January 28, 2004 | Broadcast

CNN Newsnight with Aaron Brown

BROWN: Perhaps this is helpful. I hope it is. If we take the politics of this out for a bit explain — do you believe that Mr. Kay is being straight and honest that the intelligence was bad and the weapons aren’t there?

WOOLSEY: I think that’s more likely than not. The intelligence officials who are anonymously saying you still need to wait and see do have a point in that some of these volumes may be very small.

For example, Saddam admitted to making 8,500 liters of anthrax after his son-in-law defected in 1995 who was the head of the program and that sounds like a lot but that’s actually about one two-car garage full and if it’s turned into powder it’s four suitcases worth.

So, one can’t really say that the search is completely over but if Kay is right, and he has a reputation for I think being a straight shooter, it looks as if this was the first time in history that the American intelligence community had overestimated a weapons of mass destruction program, 11 times.

Beginning in 1949 the “Washington Post” reported this morning, including with Saddam’s pre-1991 nuclear weapons programs these programs had been missed or underestimated, India and Pakistan and so forth.

BROWN: But I don’t find that anymore comforting either.

WOOLSEY: No. Intelligence is a tough business and it’s a matter of judgment but it is — I think it’s far more likely frankly that what has happened here is Saddam’s own deception, his intentional deception of his own generals, all of his combat generals thought, according to the “Post” and the “Wall Street Journal” that although they didn’t have chemical weapons each of the units on their flanks did and his own scientists deceiving him about the programs, as Kay has reported. It’s a complicated and fascinating story.

BROWN: It is all of those things and perhaps others too, including somewhat embarrassing. I’m more interested in the ramifications of it. As best you can kind of work with this the next time an American president or secretary of state or secretary of defense stands up to an international body and says, or frankly to the United States, to Americans, and says American intelligence says X, Y, and Z, why would they believe?

WOOLSEY: Well, I think the answer for the future is if you have a three-legged stool don’t try to sit on only one leg of it. The administration had earlier talked about ties with terrorist groups, the awful nature of a dictatorship and weapons of mass destruction programs and the intersection of those potentially being a problem, a serious one partially because terrorists might be given say anthrax.

Because they went to the United Nations in order to get Tony Blair’s support and they valued him highly and rightly so, they emphasized weapons of mass destruction, for example, in Secretary Powell’s speech instead of this link, possible link with terrorism and the horrible nature of the regime.

After all, Saddam killed approximately ten times as many people as Milosevic, a couple million compared to 200,000 and we went to war with Milosevic twice over human rights alone.

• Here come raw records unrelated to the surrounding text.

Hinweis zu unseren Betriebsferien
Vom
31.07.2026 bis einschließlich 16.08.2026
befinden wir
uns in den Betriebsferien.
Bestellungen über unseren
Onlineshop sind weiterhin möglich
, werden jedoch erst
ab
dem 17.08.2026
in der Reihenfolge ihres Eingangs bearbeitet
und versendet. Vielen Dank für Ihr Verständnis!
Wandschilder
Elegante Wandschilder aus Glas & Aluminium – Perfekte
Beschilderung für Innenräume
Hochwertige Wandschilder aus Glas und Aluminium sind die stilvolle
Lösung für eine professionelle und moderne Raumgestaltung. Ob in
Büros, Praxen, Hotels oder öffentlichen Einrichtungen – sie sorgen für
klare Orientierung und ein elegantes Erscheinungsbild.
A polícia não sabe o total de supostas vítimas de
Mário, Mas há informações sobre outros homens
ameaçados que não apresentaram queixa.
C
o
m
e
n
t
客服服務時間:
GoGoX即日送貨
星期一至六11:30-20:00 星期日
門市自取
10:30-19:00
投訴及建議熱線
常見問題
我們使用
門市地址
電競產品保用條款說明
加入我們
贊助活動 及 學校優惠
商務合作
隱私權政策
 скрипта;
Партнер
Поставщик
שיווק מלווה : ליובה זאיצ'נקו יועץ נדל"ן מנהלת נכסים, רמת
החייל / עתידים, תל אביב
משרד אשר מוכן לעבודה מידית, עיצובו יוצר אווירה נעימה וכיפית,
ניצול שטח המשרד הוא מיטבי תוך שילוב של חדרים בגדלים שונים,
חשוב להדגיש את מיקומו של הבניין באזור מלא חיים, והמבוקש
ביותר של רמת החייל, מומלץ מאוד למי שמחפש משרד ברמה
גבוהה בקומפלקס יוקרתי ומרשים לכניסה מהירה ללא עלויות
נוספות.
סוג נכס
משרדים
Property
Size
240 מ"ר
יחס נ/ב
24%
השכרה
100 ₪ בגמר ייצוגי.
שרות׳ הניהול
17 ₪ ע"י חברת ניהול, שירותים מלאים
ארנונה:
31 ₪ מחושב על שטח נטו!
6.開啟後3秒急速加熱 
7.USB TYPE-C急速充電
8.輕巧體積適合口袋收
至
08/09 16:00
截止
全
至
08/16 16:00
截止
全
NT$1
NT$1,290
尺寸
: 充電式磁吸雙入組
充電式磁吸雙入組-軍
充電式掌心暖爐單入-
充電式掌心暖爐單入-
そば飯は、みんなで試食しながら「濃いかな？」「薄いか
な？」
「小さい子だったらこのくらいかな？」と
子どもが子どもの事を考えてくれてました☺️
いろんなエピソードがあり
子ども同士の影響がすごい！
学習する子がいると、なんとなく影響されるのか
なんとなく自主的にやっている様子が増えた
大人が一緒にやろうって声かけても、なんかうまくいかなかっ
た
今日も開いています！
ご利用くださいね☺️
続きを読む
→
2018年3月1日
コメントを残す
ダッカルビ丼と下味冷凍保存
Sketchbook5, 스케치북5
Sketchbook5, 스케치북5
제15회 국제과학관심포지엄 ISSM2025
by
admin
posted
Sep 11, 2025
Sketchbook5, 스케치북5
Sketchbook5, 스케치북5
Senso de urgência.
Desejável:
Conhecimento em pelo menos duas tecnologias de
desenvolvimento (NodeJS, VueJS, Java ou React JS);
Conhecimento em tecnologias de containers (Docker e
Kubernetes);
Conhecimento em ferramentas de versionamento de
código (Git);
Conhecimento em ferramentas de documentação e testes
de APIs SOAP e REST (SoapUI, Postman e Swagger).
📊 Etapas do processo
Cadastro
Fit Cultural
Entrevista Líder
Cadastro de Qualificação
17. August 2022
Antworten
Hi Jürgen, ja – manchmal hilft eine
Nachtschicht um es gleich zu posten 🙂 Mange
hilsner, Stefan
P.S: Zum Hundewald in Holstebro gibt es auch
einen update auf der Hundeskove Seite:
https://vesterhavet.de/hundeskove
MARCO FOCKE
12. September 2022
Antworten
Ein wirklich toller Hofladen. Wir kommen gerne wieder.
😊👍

So, the administration I think made a presentational error in not focusing on all of that and by focusing so heavily on the weapons of mass destruction and taking the intelligence community at its word they said the stockpiles, even if they were small stockpiles, they could have killed a lot of people and they haven’t found any. It got itself into the box of this being the thing that everybody was focused on but I think it was more presentational than anything else.

BROWN: Mr. Woolsey thanks. It’s good to have you with us again sir.

WOOLSEY: Good to be with you, Aaron.

BROWN: Thank you, Jim Woolsey the former CIA director.